Name : Ipatiev House - Romanov Memorial - The tragic end of the last Czar of Russia
Alexei Romanov
Ipatiev House - Romanov Memorial - The tragic end of the last Czar of Russia
Alexei Poutziato
Country : Russia
Story :

     Alexei Poutziado is the first pretender recorded. He appears in Omsk city in 1919 and was quickly unmasked by Pierre Gilliard, the former Alexei preceptor which evoque this story in his book "Le tragique Destin de Nicolas II et de sa famille" :

     "General D- informed me that he wanted to show me a 'boy who claimed to be the Tsarevich'. I knew in fact that a rumour was spreading in Omsk that the Tsarevich was still alive. He was announced to be in a small town of Altai. I had been told that the inhabitants had greeted him with enthusiasm, the schoolchildren had made a collection on his behalf, and the governor of the station had offered him, on his knees, bread and salt.
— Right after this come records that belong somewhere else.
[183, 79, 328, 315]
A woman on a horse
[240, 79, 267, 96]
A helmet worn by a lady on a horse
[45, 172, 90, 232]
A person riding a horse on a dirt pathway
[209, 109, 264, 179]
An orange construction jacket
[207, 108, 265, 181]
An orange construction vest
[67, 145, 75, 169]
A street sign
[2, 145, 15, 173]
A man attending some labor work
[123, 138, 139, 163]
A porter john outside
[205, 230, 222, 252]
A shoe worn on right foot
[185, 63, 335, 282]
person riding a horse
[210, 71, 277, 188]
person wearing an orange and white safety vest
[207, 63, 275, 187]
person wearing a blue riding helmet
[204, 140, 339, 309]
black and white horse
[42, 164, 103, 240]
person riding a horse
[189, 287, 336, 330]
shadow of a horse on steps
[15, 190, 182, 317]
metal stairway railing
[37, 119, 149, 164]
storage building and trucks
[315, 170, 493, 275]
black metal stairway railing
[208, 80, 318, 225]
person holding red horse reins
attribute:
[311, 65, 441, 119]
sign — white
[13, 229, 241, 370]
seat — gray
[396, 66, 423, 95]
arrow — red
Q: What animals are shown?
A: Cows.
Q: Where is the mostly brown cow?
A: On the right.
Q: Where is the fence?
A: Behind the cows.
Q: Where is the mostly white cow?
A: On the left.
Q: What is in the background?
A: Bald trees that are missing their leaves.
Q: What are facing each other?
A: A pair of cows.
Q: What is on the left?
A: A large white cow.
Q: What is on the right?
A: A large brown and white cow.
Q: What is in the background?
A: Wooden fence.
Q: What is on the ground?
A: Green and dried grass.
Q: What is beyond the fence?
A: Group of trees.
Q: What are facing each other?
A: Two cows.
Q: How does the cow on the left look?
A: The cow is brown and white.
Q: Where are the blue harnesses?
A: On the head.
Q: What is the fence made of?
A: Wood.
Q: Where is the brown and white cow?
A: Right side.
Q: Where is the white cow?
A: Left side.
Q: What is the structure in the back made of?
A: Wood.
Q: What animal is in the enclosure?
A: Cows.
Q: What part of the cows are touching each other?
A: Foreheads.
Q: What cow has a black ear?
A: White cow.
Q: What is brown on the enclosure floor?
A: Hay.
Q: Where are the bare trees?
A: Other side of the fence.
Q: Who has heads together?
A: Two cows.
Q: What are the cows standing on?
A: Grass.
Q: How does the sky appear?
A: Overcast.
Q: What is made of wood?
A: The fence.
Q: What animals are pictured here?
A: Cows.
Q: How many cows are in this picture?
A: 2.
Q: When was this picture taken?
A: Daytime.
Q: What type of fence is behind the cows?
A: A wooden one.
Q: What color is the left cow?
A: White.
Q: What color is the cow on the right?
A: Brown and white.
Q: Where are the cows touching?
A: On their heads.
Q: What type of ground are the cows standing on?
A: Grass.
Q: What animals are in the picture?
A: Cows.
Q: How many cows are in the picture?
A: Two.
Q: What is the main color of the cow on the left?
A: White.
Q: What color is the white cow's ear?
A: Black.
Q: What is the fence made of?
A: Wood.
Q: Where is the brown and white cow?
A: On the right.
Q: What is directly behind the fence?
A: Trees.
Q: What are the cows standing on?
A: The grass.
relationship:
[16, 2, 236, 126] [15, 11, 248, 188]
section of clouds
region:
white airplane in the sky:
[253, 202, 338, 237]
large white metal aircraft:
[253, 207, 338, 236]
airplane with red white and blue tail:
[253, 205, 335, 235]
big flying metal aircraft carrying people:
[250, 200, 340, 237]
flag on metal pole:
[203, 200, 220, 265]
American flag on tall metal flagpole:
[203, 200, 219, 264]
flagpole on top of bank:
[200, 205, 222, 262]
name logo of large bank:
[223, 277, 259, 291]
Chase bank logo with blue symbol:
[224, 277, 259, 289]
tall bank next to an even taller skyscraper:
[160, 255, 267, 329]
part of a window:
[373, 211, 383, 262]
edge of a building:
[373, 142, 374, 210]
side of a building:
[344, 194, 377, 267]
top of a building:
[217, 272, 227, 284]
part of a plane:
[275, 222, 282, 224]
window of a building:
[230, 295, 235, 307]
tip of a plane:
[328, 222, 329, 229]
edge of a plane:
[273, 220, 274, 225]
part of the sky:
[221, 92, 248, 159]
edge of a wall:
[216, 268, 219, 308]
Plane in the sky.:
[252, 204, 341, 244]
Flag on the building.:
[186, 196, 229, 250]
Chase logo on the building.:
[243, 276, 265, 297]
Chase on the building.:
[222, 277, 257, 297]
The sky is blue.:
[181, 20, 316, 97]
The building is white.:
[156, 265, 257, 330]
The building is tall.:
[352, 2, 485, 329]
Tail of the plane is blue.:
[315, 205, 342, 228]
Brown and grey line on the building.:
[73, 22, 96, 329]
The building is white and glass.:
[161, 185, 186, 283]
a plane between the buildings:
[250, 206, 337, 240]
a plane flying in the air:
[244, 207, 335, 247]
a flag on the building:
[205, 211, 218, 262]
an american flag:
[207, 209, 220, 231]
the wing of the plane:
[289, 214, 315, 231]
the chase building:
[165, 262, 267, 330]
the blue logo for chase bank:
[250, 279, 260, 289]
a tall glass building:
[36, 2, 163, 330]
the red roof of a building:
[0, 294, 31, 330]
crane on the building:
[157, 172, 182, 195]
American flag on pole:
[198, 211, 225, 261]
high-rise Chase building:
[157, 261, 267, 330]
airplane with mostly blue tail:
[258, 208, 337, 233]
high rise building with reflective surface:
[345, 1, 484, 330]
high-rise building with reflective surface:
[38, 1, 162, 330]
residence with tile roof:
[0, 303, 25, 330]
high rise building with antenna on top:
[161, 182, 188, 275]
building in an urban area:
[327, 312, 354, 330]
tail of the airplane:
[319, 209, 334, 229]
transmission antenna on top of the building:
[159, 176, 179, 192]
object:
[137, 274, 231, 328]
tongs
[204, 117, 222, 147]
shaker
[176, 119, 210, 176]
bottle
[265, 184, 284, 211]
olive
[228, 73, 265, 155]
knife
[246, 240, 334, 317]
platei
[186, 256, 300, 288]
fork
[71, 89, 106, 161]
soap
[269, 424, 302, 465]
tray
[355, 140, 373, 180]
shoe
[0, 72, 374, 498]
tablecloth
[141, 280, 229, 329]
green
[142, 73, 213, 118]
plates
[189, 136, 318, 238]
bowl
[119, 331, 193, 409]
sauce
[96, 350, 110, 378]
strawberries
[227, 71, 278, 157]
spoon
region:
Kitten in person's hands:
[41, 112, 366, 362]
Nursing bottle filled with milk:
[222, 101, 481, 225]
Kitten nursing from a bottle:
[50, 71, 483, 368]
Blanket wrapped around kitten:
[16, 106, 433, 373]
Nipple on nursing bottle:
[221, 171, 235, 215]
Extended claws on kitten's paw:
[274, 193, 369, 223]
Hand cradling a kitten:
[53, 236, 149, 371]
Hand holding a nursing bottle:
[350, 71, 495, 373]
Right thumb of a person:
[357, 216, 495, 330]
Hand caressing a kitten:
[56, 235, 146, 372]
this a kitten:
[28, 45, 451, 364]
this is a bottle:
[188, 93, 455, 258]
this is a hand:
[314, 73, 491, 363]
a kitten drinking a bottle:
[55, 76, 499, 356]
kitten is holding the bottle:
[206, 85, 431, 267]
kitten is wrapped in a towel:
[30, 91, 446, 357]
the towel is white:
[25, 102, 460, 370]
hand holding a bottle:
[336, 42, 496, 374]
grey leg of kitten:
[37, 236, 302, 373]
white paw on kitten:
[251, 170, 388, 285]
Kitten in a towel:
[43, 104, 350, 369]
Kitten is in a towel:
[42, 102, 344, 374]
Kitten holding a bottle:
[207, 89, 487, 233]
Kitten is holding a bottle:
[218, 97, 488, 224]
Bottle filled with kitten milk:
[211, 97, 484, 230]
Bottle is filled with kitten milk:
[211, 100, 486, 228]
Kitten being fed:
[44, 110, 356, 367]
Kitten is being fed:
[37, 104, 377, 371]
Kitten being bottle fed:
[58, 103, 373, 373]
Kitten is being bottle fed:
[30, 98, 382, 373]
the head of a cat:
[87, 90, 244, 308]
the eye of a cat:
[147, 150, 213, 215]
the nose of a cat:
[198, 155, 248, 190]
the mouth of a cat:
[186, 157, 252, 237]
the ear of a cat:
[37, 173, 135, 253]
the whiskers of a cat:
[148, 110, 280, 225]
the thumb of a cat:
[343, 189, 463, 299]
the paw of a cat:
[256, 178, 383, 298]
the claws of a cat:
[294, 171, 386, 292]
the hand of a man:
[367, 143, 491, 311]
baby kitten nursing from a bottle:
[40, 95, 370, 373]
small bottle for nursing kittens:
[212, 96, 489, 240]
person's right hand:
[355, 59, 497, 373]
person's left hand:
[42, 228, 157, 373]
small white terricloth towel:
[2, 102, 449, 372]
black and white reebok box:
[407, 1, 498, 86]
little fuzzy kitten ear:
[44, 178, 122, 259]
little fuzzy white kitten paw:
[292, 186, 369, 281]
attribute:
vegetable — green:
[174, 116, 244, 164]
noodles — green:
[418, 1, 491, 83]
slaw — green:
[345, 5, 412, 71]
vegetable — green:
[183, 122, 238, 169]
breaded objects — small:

     In addition, Admiral Kolchak had received a telegram asking him to come to the assistance of the pretended Tsarevich (Shortly after my departure the bogus Tsarevich ultimately confessed the imposture). I had paid no attention to these stories.

     Fearing that these circumstances might give rise to difficulties, the Admiral had had the "Pretender" brought to Omsk; and General D- had called for me, thinking that my evidence would settle the difficulty and put a stop to the legend that was beginning to grow up.

     The door of the next room was opened a little, and I was able to observe, unknown to him, a boy, taller and stronger than the Tsarevich, who seemed to me fifteen or sixteen years old. His sailor's costume, the colour of his hair, and the way it was arranged were vaguely reminiscent of Aleksey Nicolaievich. There the resemblance ended.

     I told General D- the result of my observations. The boy was introduced to me. I put several questions to him in French: he remained dumb. When a reply was insisted upon he said that he understood everything I had said but had his own reasons for only speaking Russian. I then addressed him in that language. This, too, brought no results. He said he had decided to answer no one but Admiral Kolchak himself. So our interview ended.

     Chance had brought across my path the first of the countless pretenders who doubtless for many years to come will be a source of trouble and agitation among the ignorant and credulous masses of the Russian peasantry."